All of this matters, when an average of only 22% of consumers classify their shopping experiences as highly personalized. And, 40% of consumers in the U.S. admit to having purchased something more expensive than they had planned for because of a personalized experience.
Customer service software unifies communications across phone, email, chat and messaging, so your team can instantly access the information they need, all in one place. Customer recognition features provide agents with context to keep interactions personal (rather than starting from scratch each time), as do integrations with Shopify, Magento, and other popular systems.
Support teams can collaborate and solve problems together, thanks to easy transfer and listen-in options. This reduces the amount of time wasted and frustration caused by bouncing customers from one agent to another. Consumers will see teams working harmoniously to solve their problem, rather than trying to pass the buck.
Put simply: embracing more personalization in your customer engagement strategy will help your audience feel more valued. That’s why 44% of consumers are likely to become repeat buyers after personalized service and 39% will introduce their friends or relatives.
Customer engagement strategy #3: Agility is key to success
COVID-19 forced businesses to pivot; making quick changes to their operations and processes. Routines that had become established over years (or decades) were transformed almost overnight, as companies learned to adapt to survive.
For companies who had already embraced remote work and utilized cloud-based services, the transition may have been easier to manage. But businesses with no experience with online collaboration or communication had to learn on-the-go. This increases the risk of delays and disruptions to services — including customer support.
Fortunately, flexibility and adaptability are the cornerstones of remote working: embracing the right software solution empowers teams with the freedom to work from any location in the world as long as it has an internet connection.
Agents still have access to all the analytics and customer insights they need to offer a personalized experience, engaging consumers with a service tailored to their needs and communication preferences. This creates a stable foundation to build an efficient, effective, successful customer service network upon — no matter where your employees are.

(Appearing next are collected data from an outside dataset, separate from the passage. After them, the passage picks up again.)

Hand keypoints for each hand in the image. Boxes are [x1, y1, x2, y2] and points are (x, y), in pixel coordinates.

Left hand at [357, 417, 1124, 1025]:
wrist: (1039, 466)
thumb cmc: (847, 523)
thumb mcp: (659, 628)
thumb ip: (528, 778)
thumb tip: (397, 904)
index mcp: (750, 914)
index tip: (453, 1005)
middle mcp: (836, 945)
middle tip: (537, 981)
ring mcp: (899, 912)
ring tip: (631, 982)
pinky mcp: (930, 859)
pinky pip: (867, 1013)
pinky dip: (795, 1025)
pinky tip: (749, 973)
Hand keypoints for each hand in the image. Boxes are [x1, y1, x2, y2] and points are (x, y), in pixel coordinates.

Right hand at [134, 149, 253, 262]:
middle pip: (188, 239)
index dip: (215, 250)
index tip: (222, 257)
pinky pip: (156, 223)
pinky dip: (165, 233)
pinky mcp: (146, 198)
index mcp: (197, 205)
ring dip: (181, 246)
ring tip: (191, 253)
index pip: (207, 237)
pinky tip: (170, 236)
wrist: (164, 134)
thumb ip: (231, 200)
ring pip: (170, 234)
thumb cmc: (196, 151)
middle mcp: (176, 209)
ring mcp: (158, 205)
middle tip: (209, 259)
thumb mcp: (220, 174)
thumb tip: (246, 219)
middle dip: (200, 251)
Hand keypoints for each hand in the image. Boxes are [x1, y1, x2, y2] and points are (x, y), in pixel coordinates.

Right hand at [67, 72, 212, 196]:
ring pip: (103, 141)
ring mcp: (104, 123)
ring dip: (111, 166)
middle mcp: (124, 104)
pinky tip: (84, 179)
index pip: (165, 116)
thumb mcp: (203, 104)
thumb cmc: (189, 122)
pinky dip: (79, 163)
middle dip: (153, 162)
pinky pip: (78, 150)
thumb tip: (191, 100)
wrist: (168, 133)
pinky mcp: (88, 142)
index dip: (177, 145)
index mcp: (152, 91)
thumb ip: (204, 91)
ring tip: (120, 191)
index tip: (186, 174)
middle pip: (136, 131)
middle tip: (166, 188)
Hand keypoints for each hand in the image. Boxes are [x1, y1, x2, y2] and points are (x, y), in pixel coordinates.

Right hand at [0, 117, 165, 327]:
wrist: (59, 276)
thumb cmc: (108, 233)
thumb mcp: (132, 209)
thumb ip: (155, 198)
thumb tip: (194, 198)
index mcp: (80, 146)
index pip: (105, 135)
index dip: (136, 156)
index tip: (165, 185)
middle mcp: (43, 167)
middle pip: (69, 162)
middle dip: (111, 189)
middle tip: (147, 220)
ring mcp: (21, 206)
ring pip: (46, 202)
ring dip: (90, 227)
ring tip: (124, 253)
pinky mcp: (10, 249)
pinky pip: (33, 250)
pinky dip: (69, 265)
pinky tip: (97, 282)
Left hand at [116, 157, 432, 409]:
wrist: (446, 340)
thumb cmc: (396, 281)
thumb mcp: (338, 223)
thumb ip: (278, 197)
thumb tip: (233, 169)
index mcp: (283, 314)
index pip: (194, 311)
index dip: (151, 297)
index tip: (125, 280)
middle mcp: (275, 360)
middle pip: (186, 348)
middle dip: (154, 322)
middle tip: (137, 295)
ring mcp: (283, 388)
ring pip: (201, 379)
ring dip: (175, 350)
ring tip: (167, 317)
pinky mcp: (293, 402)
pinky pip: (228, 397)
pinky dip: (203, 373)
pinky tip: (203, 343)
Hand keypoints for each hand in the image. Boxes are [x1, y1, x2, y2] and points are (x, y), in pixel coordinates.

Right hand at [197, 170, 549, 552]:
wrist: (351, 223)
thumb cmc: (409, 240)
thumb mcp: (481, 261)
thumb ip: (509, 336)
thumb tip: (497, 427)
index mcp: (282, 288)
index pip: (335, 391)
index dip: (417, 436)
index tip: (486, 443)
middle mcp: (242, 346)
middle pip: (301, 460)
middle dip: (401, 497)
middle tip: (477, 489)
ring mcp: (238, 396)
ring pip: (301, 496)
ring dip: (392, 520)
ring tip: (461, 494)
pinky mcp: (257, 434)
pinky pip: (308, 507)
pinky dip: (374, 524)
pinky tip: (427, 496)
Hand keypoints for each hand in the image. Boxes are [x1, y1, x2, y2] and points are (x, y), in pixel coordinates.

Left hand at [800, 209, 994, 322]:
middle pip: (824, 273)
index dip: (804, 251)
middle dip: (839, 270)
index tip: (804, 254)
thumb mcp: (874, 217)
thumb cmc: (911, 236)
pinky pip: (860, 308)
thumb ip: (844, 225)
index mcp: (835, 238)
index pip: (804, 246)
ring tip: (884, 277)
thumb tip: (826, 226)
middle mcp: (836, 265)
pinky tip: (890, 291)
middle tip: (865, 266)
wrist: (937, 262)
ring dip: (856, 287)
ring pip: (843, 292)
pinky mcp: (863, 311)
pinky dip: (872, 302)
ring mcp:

Quality customer service software helps agents to cope with fluctuating workloads and to pay equal attention to every communication stream. Employees can monitor all relevant channels in one place rather than switching between them again and again. This reduces wasted time and boosts efficiency.
As intelligent routing prioritizes inquiries based on their importance, agents are unable to ignore interactions with the potential to get complicated. As a result, customers won’t be left waiting for a response while “easier” issues get addressed sooner. There’s also less risk of making genuine mistakes that frustrate customers — even when agents are working from home.
Lastly, businesses can expand their customer support teams to accommodate an increase in demand in a more cost-effective and fast way. They can set new agents up and increase efficiency without trying to find more office space.
That leaves your business truly ready for whatever the rest of the fiscal year brings.
Okay, 2020. Let’s try that again...
It’s not too late to turn your 2020 fortunes around.
These three strategies show how companies can boost customer engagement and secure long-term loyalty. They’re all easy to incorporate into your standard processes, and the right customer service software can be integrated hassle free — no matter how far your agents may be scattered.